The agency cited EMTALA requirements on medical facilities to determine whether a person seeking treatment might be in labor or whether they face an emergency health situation — or one that could develop into an emergency — and to provide stabilizing treatment.

In Texas, a ban on abortion at all points of a pregnancy is scheduled to take effect Thursday. It has narrow exceptions for saving the life of the unborn child or woman, preventing a serious health condition from being aggravated or caused by the pregnancy, or removing an ectopic pregnancy.

Texas clinics have already stopped offering nearly all types of abortion because of uncertainty over whether the state’s 1925 ban can be enforced. The state also has a ban on abortions after embryonic cardiac activity can be detected, which is generally about six weeks into a pregnancy and often before a woman realizes she’s pregnant.

In his ruling, Hendrix said the Department of Health and Human Services’ guidance went beyond the bounds of EMTALA by allowing some abortions before they threaten the life of a pregnant person.

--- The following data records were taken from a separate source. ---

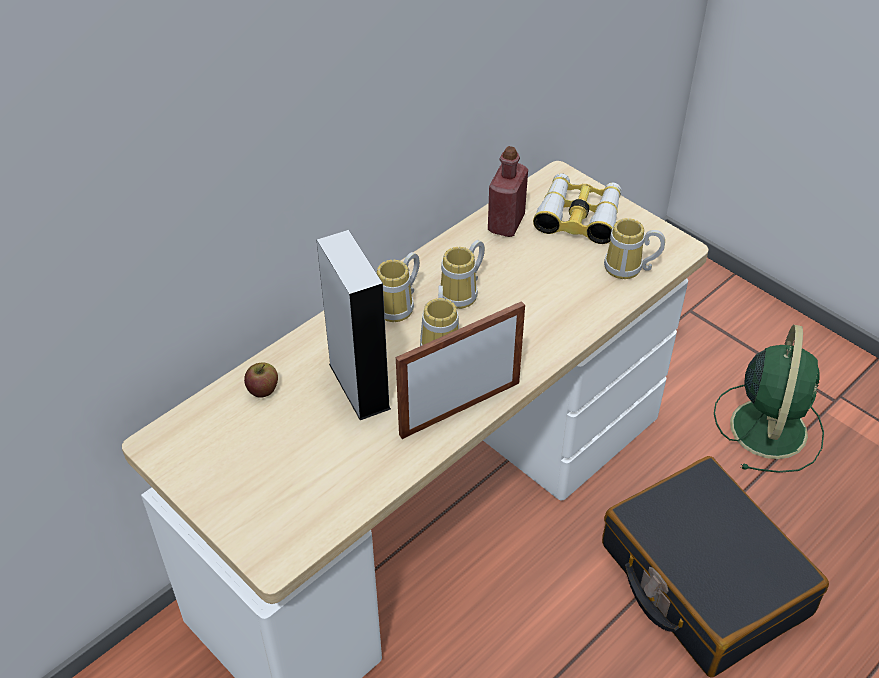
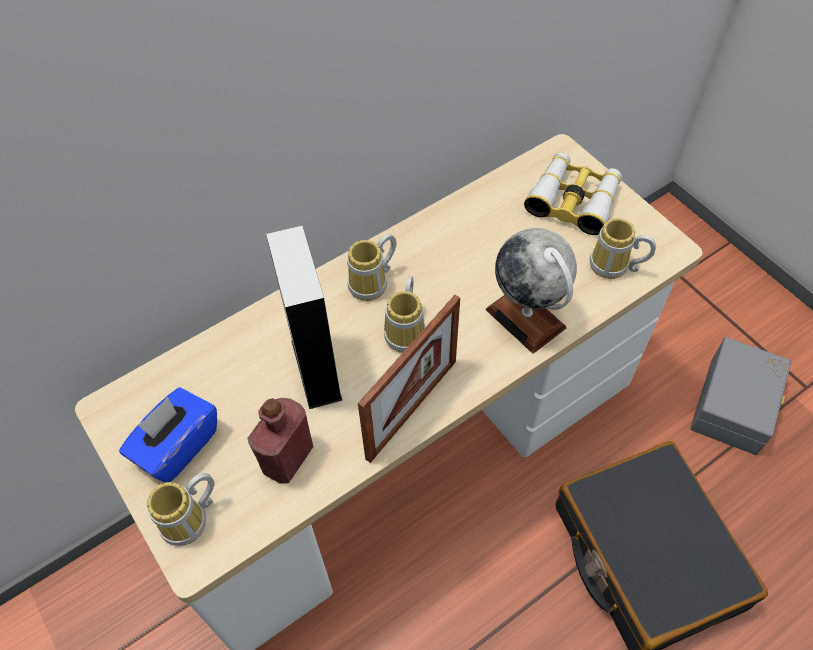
camera: 10 degrees right, 10 degrees up
(235, 467) = (177, 446): none -> blue tissue box
(263, 389) = (221, 361): apple -> none
(460, 408) = (412, 409): picture frame -> picture frame turned 150 degrees clockwise
(463, 294) = (440, 277): mug -> mug (191, 521)
(506, 223) = (497, 200): red bottle -> red bottle (287, 458)
(554, 321) = (526, 318): none -> globe
(768, 426) = (736, 405): green fan -> grey storage box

“The Guidance itself cites an ‘incomplete medical abortion’ as a potential emergency medical condition that may require abortion,” Hendrix noted. “Since the Guidance permits a physician to immediately complete a medical abortion — regardless of whether the unborn child is still alive and before it presents a threat to the life of the mother — it goes beyond Texas’s law.”

Even in cases where the pregnancy does threaten the life of the mother, Texas law generally requires physicians to choose procedures that maximize the chances that the fetus will survive, the judge wrote.

“The Guidance gives Texas hospitals and physicians license — much more, requires them — to violate Texas abortion laws if their medical judgment says an abortion is required to stabilize the patient in a situation prohibited by Texas law,” Hendrix said.

Like Texas, Republican-led Idaho’s abortion ban is set to take effect on Thursday. But the Idaho law has a few key differences: It starts after cardiac activity is detected, it includes ectopic pregnancies and it has no exception for conditions that could seriously damage the mother’s health.

The Idaho law effectively makes it a felony to perform any abortion in “clinically diagnosable pregnancies.” Physicians can defend themselves in court by arguing that an abortion they provided was necessary to prevent the pregnant woman’s death, or was done in a case of rape or incest and the woman reported the crime to law enforcement and gave a copy of the report to the physician. Law enforcement reports are sealed in Idaho during investigations and can take months or longer to obtain.

The U.S. Department of Justice sued Idaho earlier this month, saying its abortion ban violates EMTALA.